Friday, October 21, 2011

EUR/USD Oct. 21 – Stays in Channel as Summit Headlines Remain Confusing

Euro dollar continues to trade choppily in a smaller range within the channel. Discussions about the crisis strategy aren’t fruitful yet, and the leaders are still scrambling to get something done, perhaps for a second summit afterwards. The calendar is relatively light, but will some news about a comprehensive solution break before the week ends?

Here’s a quick update on technicals, fundamentals and what’s going on in the markets.

EUR/USD Technicals

Asian Quiet trading under the 1.38 line..
Current range: 1.3725 to 1.38.
Further levels in both directions: Below 1.3725, 1.3650, 1.3550, 1.35, 1.34, 1.3360, 1.3285.
Above: 1.38, 1.3838, 1.39, 1.3950, 1.4030, 1.4160, 1.4282.
Note the downtrend channel which accompanies the pair. It’s getting narrower.
1.3650 is an important cushion for the current range and its role strengthened.
1.38 is only a minor line before 1.3838, which is also becoming weaker.
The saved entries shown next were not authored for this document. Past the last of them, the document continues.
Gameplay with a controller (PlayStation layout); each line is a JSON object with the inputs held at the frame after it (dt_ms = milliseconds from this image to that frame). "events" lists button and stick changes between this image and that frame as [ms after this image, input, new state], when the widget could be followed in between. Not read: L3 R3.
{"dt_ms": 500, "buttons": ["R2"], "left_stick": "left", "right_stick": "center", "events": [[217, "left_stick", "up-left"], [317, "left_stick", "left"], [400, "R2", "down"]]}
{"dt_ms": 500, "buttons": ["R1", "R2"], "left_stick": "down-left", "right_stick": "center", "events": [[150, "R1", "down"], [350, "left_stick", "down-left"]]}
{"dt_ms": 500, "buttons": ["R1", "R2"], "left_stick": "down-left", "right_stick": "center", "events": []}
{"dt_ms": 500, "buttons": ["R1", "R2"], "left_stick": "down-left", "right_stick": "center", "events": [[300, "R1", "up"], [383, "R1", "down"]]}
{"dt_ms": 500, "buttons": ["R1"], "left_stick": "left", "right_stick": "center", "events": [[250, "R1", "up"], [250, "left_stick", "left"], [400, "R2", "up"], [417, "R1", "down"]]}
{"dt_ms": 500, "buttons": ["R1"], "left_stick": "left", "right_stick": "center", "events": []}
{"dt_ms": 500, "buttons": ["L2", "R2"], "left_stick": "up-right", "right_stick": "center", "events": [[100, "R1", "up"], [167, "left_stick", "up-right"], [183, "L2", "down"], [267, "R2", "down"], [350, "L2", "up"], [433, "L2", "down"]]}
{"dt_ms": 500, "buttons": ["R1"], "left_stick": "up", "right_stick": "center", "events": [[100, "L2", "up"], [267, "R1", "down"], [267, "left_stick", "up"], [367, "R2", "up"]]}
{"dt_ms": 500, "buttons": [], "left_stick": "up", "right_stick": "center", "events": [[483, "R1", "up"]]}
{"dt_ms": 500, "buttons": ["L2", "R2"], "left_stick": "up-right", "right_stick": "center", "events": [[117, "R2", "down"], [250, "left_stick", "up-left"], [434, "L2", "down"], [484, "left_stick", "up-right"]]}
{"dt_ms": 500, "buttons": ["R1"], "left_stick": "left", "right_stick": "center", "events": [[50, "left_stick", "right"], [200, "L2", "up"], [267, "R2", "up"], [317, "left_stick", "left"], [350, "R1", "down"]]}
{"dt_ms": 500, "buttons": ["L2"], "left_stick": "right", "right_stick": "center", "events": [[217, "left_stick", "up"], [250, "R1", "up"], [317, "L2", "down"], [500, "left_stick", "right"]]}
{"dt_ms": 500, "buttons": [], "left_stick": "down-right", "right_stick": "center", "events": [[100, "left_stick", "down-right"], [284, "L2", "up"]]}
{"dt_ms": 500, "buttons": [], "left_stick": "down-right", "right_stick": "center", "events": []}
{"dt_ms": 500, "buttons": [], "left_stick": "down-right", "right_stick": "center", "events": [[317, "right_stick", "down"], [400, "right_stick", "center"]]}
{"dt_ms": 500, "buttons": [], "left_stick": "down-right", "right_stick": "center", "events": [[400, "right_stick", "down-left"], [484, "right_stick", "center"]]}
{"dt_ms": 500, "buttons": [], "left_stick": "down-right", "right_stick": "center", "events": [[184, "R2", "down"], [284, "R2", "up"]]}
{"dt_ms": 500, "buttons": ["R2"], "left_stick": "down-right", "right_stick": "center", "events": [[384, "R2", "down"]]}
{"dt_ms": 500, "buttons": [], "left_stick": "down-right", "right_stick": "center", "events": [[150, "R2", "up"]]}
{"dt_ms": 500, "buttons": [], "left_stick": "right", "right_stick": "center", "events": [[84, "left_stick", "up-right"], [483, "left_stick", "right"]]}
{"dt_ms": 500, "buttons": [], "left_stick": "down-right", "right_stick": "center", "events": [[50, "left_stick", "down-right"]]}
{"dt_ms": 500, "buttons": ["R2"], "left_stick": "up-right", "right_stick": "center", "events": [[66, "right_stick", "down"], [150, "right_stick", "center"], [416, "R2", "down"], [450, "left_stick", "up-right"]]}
Euro/Dollar trades in channel - click on the graph to enlarge.

EUR/USD Fundamentals

8:00 German Ifo Business Climate. Exp. 106.3. Actual 106.4. No big surprises here, but still a deterioration.
17:00 US FOMC member Narayana Kocherlakota talks.
17:20 US FOMC member Richard Fisher talks.
19:00 US FOMC member Janet Yellen talks.

* All times are GMT.

For more events later in the week, see the Euro to dollar forecast

EUR/USD Sentiment

EFSF Scrambling: The leaders of Germany and France are trying to come up with something towards the summit on Sunday, October 23rd, before the bigger G-20 summit which begins on November 3rd. According to denied reports, there is a significant gap. One of the ideas on the table is to postpone the summit or have a second one on Wednesday, October 26th. They know that time is running out before the G-20 summit, when The Plan of a Greek default at the beginning of November is set to happen. Currently the long list of confusing reports just adds to the choppiness.
Greek parliament approves austerity again: A two-day general strike, and massive protests of which some turned violent didn’t stop the parliament from approving more austerity. Also in Greece, a report that 200 billion euros had fled the country adds pressure on the banking system, which has a shortage in cash and is exposed to Greek sovereign debt.
France’s rating in danger: After Moody’s slashed Spain’s credit rating to A1, more than expected and Slovakia was downgraded, S&P talks about downgrading France as aid to its leveraged banks looms over Europe’s second largest country.
Trouble in Portugal: Spain’s neighbor has a significant hole in its budget which it is now trying to fix. This sounds too familiar to Greece.
US Situation Improving: The huge leap in the Philly Fed Index was great news, but with the current focus on the debt crisis, it was ignored. This joined the excellent retail sales report from the US convinced many that the US will avoid recession, at least in Q3. QE3 is away from the table, and we’ll probably hear more about that from the 3 Fed officials that will speak late in the day.